In the essay on dental pain, what turned out to be the cause of the pain, instead of the assumed cavity?

TEXT SEGMENT:
▼▼▼

After ignoring nagging pain in my teeth for years, I finally went to the dentist recently.

Don’t get me wrong, I’ve had annual cleanings since kids came along, but skipped x-rays and generally dismissed the pain for a long time. I was pregnant, I was nursing, I was pregnant again, I was nursing again… I was busy. I was a mom with little kids. So many excuses. So many reasons to ignore myself.

Those little kids of mine have had dental appointments every six months that I wouldn’t think to skip—and they have nothing wrong with their teeth.

But when it came to taking care of myself in this basic way, there was always something else that seemed more urgent. I know I’m not alone in delayed self-care. It’s one of those mom-things so prevalent that we hardly notice it. 

But like they say about justice, “Self-care delayed is self-care denied.”

It turns out that my pain wasn’t caused by a cavity, as I’d assumed. Apparently, I clench my teeth so much that it’s causing general gum sensitivity. Which has built up to the point of acute pain. The two dental assistants—both older women, moms and grandmothers—both said that teeth clenching is a classic mom problem.

As my dentist said, “You can’t really get rid of stress as long as you’re a mom, so we treat the impact.” His own wife, a mother of four, has been wearing a night guard—the main recommendation for treatment—for about twenty years. I can’t stop being a mom. So minimizing the impact mom-stress has on me is pretty much my only choice.

Stress is no joke—we suffer from it, our bodies suffer from it. Our near constant stress builds up in our bodies to the point of physical pain. Pain we often ignore for as long as possible.

In my case, the stress-induced jaw-clenching got so bad that… I finally *had* to deal with it.

I’ve been thinking for a long time about sentences like that one: “It got so bad that…” In my early mom years, I caught myself saying things like that A LOT. And I knew I had heard that voice before… from my own mom. 

It got so bad that…

“At six months, my son was up six times a night and my exhaustion got so bad that I was afraid I would drop him trying to carry him down the stairs.”

“Our house was such a mess. It got so bad that you could smell the dishes piled up in the kitchen sink when you opened the front door.”

▲▲▲

MATERIAL SHOWN:
▼▼▼

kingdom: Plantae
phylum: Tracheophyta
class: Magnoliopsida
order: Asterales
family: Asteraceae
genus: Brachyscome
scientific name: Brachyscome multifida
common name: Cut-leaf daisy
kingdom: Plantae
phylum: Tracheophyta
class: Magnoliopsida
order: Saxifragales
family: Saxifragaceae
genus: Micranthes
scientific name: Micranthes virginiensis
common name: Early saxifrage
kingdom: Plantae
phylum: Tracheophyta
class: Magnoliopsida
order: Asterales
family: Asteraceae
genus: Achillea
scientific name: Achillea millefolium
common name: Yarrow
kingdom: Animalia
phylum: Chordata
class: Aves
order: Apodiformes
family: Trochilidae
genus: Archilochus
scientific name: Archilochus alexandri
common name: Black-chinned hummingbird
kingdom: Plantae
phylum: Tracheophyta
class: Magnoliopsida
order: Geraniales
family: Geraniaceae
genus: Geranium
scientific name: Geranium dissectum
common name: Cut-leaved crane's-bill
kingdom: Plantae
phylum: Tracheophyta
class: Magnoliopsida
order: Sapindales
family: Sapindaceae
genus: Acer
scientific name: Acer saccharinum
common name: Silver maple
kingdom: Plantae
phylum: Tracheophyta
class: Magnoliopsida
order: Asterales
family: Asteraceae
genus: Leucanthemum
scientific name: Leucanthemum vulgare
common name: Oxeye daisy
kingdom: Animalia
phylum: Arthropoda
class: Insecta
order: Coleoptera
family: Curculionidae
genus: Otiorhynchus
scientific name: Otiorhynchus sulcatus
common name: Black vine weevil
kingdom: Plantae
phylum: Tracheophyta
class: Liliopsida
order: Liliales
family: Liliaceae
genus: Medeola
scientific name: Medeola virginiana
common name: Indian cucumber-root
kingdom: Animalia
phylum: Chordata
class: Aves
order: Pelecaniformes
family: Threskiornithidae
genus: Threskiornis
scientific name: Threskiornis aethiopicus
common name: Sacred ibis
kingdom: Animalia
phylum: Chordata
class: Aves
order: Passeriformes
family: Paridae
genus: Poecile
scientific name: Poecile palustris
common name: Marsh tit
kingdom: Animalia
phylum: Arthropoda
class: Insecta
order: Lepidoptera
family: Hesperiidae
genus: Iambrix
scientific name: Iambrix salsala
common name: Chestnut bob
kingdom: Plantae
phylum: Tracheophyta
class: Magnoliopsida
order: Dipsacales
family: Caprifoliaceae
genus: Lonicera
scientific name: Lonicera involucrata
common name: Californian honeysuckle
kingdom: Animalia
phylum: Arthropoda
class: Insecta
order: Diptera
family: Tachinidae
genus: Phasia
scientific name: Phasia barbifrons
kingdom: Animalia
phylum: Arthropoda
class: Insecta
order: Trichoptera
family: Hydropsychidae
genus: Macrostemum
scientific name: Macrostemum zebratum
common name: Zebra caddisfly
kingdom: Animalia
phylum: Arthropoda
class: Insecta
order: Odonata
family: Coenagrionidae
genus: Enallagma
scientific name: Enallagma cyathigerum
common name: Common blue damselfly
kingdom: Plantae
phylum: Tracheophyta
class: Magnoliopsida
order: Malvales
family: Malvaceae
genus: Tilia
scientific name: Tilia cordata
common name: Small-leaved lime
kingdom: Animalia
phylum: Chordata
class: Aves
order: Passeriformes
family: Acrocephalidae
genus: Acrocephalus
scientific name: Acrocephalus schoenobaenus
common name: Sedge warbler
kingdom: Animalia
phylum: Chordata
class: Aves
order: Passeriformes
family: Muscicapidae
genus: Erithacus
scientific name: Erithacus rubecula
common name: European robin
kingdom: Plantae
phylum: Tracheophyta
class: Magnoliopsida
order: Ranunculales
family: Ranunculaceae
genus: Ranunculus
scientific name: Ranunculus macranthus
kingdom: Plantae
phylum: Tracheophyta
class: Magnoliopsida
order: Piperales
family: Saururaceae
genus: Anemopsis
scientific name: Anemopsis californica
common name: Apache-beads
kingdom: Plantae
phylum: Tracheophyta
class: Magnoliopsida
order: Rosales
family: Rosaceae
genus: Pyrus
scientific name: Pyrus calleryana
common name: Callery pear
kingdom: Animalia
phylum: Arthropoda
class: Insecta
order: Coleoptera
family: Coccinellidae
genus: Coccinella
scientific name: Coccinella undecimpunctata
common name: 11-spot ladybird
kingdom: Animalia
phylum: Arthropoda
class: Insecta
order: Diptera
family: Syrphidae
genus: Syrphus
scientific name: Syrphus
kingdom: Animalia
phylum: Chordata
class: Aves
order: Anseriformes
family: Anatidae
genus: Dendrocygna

▲▲▲

OUTPUT FOR THIS TASK:
Clenching the teeth so much that it caused general gum sensitivity, which built up to acute pain.